# READING TEXT:

○ ○ ○

Chris Nowell, a Fort Lee resident and active-transportation advocate, told commissioners that "bike lanes within towns help people make short everyday trips to schools, supermarkets, downtowns without a car." He urged officials to favor protected lanes — not narrow lanes squeezed between parked cars and speeding traffic — and to start with small, incremental projects where they can prove success.

The nut graf: Commenters said the county should avoid all-or-nothing regional plans that fail for lack of local buy-in and instead pursue modest, visible projects that create safer short trips and then encourage neighboring towns to follow suit.

In his remarks, Nowell cited the 2015 Central Bergen Bike and Pedestrian Plan as an example of an ambitious regional study that "never got off the ground" and stressed that "Bergen County still doesn't have a single bike lane on a county road." He identified specific county roads mentioned in the Local Safety Action Plan — Forest Avenue, DeGraw Avenue and Old Hook Road — as having the space to add bike lanes.

Another commenter, identified in the record as Patrick, pointed to outside data showing how transportation policy can change travel behavior. Patrick cited a Regional Plan Association analysis using Waze data that, he said, found "the time lost to traffic jams was reduced by 25% in the first 8 weeks and 21% in the first 16 weeks, of which 14% can be attributed to congestion pricing." He said those shifts show that changes such as congestion pricing and added bike lanes can reduce traffic, emissions and improve street safety.

○ ○ ○

# WHAT YOU NEED TO DO:
1 > Swap "none" for "blank" throughout the listing below, and keep every other part of each line the same.
2 > Carry on the report about public comments on bike lanes from the point where it stops.

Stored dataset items
○ ○ ○

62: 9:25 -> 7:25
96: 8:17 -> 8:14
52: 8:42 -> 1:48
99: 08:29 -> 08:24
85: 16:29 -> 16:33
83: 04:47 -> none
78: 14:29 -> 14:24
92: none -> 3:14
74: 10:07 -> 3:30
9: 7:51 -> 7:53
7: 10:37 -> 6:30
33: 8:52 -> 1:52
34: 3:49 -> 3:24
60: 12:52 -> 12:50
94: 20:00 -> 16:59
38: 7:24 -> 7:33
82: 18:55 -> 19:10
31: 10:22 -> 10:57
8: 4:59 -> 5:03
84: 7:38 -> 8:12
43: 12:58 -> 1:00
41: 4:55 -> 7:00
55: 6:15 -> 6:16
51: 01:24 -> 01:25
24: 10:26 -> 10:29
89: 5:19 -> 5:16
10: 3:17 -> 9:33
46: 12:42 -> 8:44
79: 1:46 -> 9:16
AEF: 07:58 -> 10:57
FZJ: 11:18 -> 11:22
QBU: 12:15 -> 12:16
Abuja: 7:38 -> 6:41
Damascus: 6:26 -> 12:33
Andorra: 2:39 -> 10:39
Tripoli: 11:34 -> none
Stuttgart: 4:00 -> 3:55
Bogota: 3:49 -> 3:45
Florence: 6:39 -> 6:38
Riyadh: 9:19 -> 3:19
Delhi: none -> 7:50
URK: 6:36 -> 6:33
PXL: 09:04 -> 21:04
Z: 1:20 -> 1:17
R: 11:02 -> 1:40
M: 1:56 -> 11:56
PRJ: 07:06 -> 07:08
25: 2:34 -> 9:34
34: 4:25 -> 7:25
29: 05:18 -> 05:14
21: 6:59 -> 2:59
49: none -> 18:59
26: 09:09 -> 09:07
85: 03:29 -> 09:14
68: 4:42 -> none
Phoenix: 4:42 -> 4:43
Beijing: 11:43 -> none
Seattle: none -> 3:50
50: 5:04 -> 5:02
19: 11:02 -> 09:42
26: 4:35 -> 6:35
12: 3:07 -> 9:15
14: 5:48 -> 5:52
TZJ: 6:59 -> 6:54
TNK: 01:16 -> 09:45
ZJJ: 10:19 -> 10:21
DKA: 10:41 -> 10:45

○ ○ ○

# RESPONSE LIST:
1 >
62: 9:25 -> 7:25
96: 8:17 -> 8:14
52: 8:42 -> 1:48
99: 08:29 -> 08:24
85: 16:29 -> 16:33
83: 04:47 -> blank
78: 14:29 -> 14:24
92: blank -> 3:14
74: 10:07 -> 3:30
9: 7:51 -> 7:53
7: 10:37 -> 6:30
33: 8:52 -> 1:52
34: 3:49 -> 3:24
60: 12:52 -> 12:50
94: 20:00 -> 16:59
38: 7:24 -> 7:33
82: 18:55 -> 19:10
31: 10:22 -> 10:57
8: 4:59 -> 5:03
84: 7:38 -> 8:12
43: 12:58 -> 1:00
41: 4:55 -> 7:00
55: 6:15 -> 6:16
51: 01:24 -> 01:25
24: 10:26 -> 10:29
89: 5:19 -> 5:16
10: 3:17 -> 9:33
46: 12:42 -> 8:44
79: 1:46 -> 9:16
AEF: 07:58 -> 10:57
FZJ: 11:18 -> 11:22
QBU: 12:15 -> 12:16
Abuja: 7:38 -> 6:41
Damascus: 6:26 -> 12:33
Andorra: 2:39 -> 10:39
Tripoli: 11:34 -> blank
Stuttgart: 4:00 -> 3:55
Bogota: 3:49 -> 3:45
Florence: 6:39 -> 6:38
Riyadh: 9:19 -> 3:19
Delhi: blank -> 7:50
URK: 6:36 -> 6:33
PXL: 09:04 -> 21:04
Z: 1:20 -> 1:17
R: 11:02 -> 1:40
M: 1:56 -> 11:56
PRJ: 07:06 -> 07:08
25: 2:34 -> 9:34
34: 4:25 -> 7:25
29: 05:18 -> 05:14
21: 6:59 -> 2:59
49: blank -> 18:59
26: 09:09 -> 09:07
85: 03:29 -> 09:14
68: 4:42 -> blank
Phoenix: 4:42 -> 4:43
Beijing: 11:43 -> blank
Seattle: blank -> 3:50
50: 5:04 -> 5:02
19: 11:02 -> 09:42
26: 4:35 -> 6:35
12: 3:07 -> 9:15
14: 5:48 -> 5:52
TZJ: 6:59 -> 6:54
TNK: 01:16 -> 09:45
ZJJ: 10:19 -> 10:21
DKA: 10:41 -> 10:45

2 >
Both speakers urged the board to read, endorse and work to implement the Bergen County Local Safety Action Plan and to prioritize protected lanes and small pilot projects — for example, a quarter-mile of protected lane in a high‑priority location — rather than waiting to build a full countywide network.

The comments were part of the public-comment portion of the meeting; no formal county action, motion or vote on bike-lane implementation was recorded during the session. Commissioners did not take formal direction on a specific project during the meeting.

Background: Commenters referenced the 2015 Central Bergen Bike and Pedestrian Plan and the Bergen County Local Safety Action Plan. They also referenced Strong Towns founder Chuck Marohn's incremental approach to street redesign and a Regional Plan Association analysis using Waze traffic data to support arguments about induced demand and mode shift.

Looking ahead: Speakers asked the commissioners to endorse the county Local Safety Action Plan and to prioritize small, protected pilot projects on county roads where crash data indicate higher risk, then expand as local success encourages wider adoption.